New Vivitrol program to assist inmates in recovery treatment
HOOSICK, N.Y. — Rensselaer County jail inmates who are soon to be released now have the option of enrolling in an anti-dependency program.
Rensselaer County Executive Kathy Jimino and Renssslear County Sheriff Pat Russo announced Tuesday a program that is being made possible through a collaboration between the Rensselaer County Sheriff's Office, Rensselaer County Mental Health, Hudson-Mohawk Recovery Center and Alkermes Inc.
As of Thursday, inmates are offered education on treatment paths, counseling and access to the non-addictive injectable medication Vivitrol (Naltrexone) which is a time released prescription taken once a month, the release stated.
"This program seeks to help break the cycle of addiction that is ruining the lives of so many in our communities," Jimino said in a release.
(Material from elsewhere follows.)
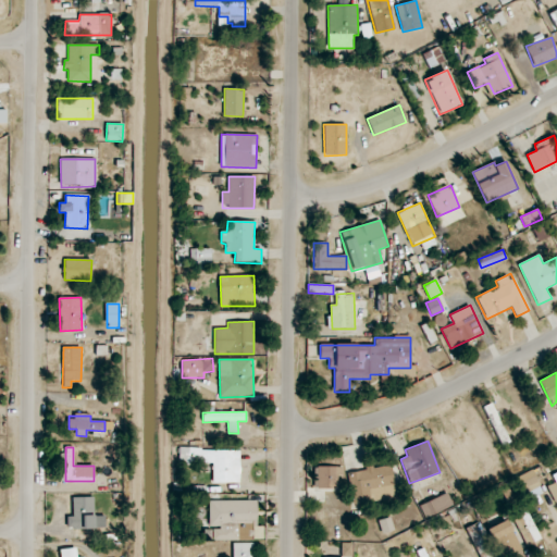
[(212,483),(239,483),(240,449),(178,449),(178,463),(212,463),(212,483)]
At time of discharge, the enrolled inmate will also receive a plan to support their continued recovery as well as counseling at the Hudson-Mohawk Recovery Center. Vivitrol will be donated by the manufacturer Alkermes Inc. for the first year and will be administered at the correctional facility, according to the release. The initial shot will be funded by the pharmaceutical company and the individual's health coverage would pick up the following treatments. Albany and Orange County Correctional Facilities already facilitate this program and have had success.
According to its website, Vivitrol also aids in halting alcohol dependency. The Naltrexone injection blocks the effects of opioid medication and can keep a user from feeling the need to use an opioid. The receiver must be free of any opioids before starting injections to avoid withdrawals.
Vermont launched a similar initiative this month offering Vivitrol to those being released from Marble Valley Correctional Facility in Rutland. A three year $3 million Medication Assisted Treatment and Recovery grant from the U.S. Department of Health and Human Services Substance Abuse and Mental Health Services Administration is funding Vermont's program and will assist 350 people.
"If we can help prevent our soon to be released inmates from relapsing into addiction we can hopefully prevent them from committing crimes to feed that addiction," said Russo in a release.